O resultado revela uma lista de profissões que podem sofrer mudanças profundas, seja pela redução de demanda ou pela completa automatização das atividades.
O impacto direto no marketing e na comunicação
Entre os cargos mais citados, o de gerente de marketing de produto aparece como um dos primeiros na lista. Embora o risco de substituição esteja em 39%, a posição ainda sobrevive pela necessidade de habilidades multidisciplinares que combinam dados, narrativas e objetivos de negócio. Mesmo assim, a pressão da tecnologia é crescente.
Outro caso preocupante é o de analistas de marketing, com risco de 48%. Esses profissionais, que tradicionalmente lidam com relatórios e métricas, estão cada vez mais em terreno disputado com algoritmos capazes de processar informações em escala muito maior.
Os especialistas em SEO também foram listados. Segundo o estudo, a função corre risco porque ferramentas automatizadas já são capazes de planejar e executar otimizações em sites com rapidez e precisão. “Os cargos que resistem não são os que produzem mais, mas os que decidem o que realmente importa”, afirmou Vahan Poghosyan, CEO da Linkee.
Os profissionais de marketing BTL (below the line) também sofrem com projeções baixas, tendo um crescimento previsto de apenas 4,9%. Para continuar relevantes, segundo os especialistas, será necessário ampliar competências, dominar recursos de IA e alinhar cada estratégia a métricas financeiras claras.
Profissões criativas em risco
As áreas tradicionalmente ligadas à criatividade também não estão livres das transformações. Designers gráficos, por exemplo, aparecem com 59% de chance de substituição. Isso porque softwares de inteligência artificial já conseguem criar imagens, logotipos e layouts em poucos segundos. O diferencial, segundo o estudo, será usar essas ferramentas como aliados, transformando produção em resultados concretos.
Ainda mais ameaçados estão os editores de vídeo, que atingem um índice de risco de 65%. A ideia de trailers de cinema ou vídeos promocionais feitos inteiramente por algoritmos já não parece distante. Plataformas de IA são capazes de cortar, sincronizar áudio, aplicar efeitos e até sugerir roteiros automaticamente.

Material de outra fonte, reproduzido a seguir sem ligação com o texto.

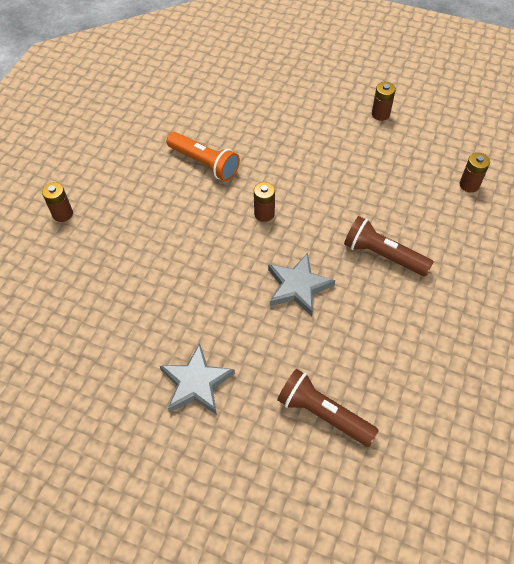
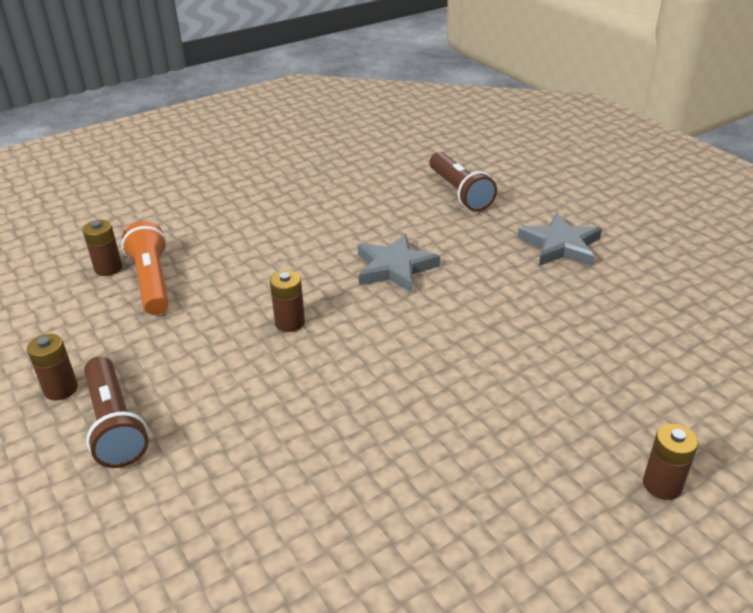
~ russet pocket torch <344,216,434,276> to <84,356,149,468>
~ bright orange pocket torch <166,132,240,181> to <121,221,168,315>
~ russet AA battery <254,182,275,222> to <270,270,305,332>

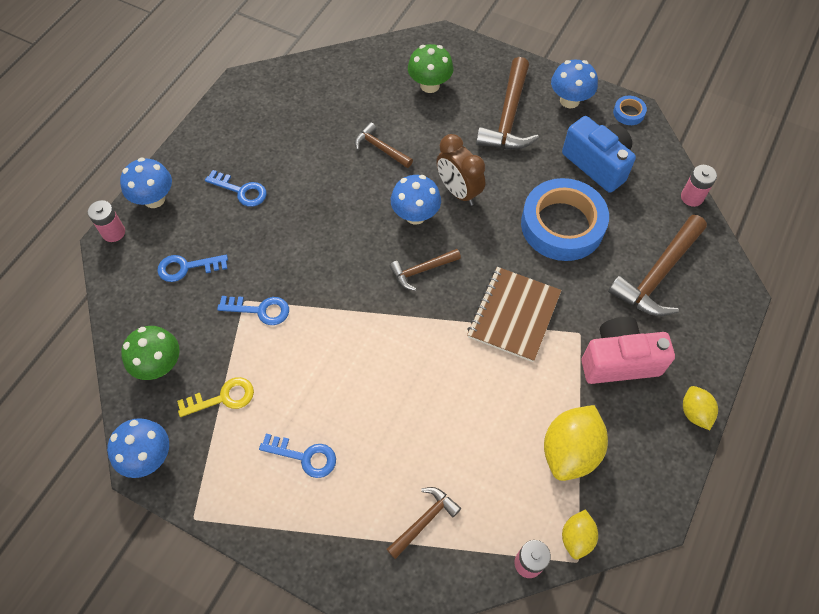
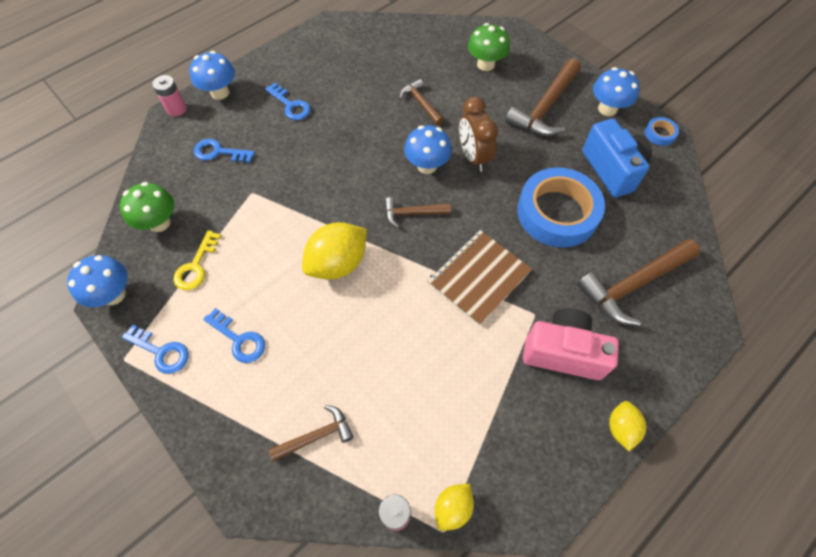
~ royal blue key <217,296,289,325> to <122,324,189,374>
~ yellow key <177,377,254,417> = <173,230,221,290> 105 degrees clockwise
~ yellow lemon <544,405,608,481> to <302,222,367,279>
- rosy AA battery <681,165,717,207>

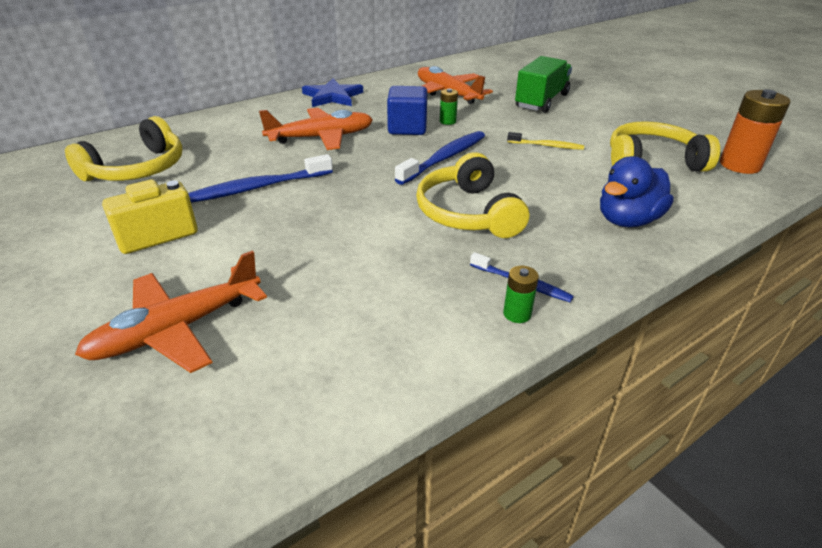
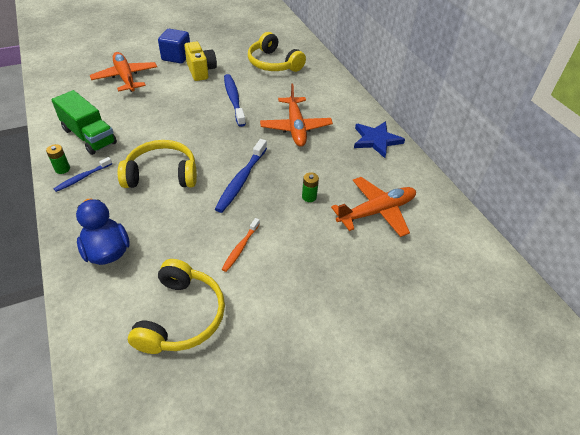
~ leaf-green toy truck <515,56,572,113> to <51,90,117,155>
~ royal blue cube <387,86,427,135> to <158,29,190,64>
~ royal blue tooth brush <395,131,485,185> = <215,139,267,213> 60 degrees clockwise
~ yellow tooth brush <507,132,584,150> to bright orange tooth brush <222,218,260,272>
- bright orange AA battery <720,89,791,174>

Por outro lado, cargos como copywriters estão em situação crítica. A pesquisa apontou risco de 85%, o maior entre todos os analisados. “À medida que o custo de palavras, revisões e campanhas básicas cai para quase zero, qualquer função baseada apenas em produção está sob pressão”, explicou Poghosyan.
Atendimento e vendas sob ameaça
Funções ligadas ao relacionamento com clientes e à área comercial também aparecem na lista. Os especialistas em experiência do cliente, responsáveis por garantir interações positivas entre empresas e consumidores, são apontados como o segundo cargo mais ameaçado. A justificativa é simples: a busca por redução de custos tem incentivado o uso de chatbots e sistemas de atendimento automatizados.
O mesmo vale para agentes de vendas de publicidade, que já enfrentam retração de –6,6% no mercado. A venda de espaços publicitários está cada vez mais automatizada por plataformas digitais que conectam diretamente anunciantes e veículos, reduzindo a necessidade de intermediários humanos.
Outro cargo citado é o de gerente de promoções de rádio, que enfrenta estagnação e até queda de relevância diante da digitalização do setor.
Esse levantamento da Linkee mostra que, embora algumas funções ainda resistam pela necessidade de estratégia e visão multidisciplinar, muitas carreiras tradicionais enfrentam riscos reais diante do avanço da inteligência artificial. Profissionais que não ampliarem suas competências podem ver suas ocupações desaparecerem até 2035.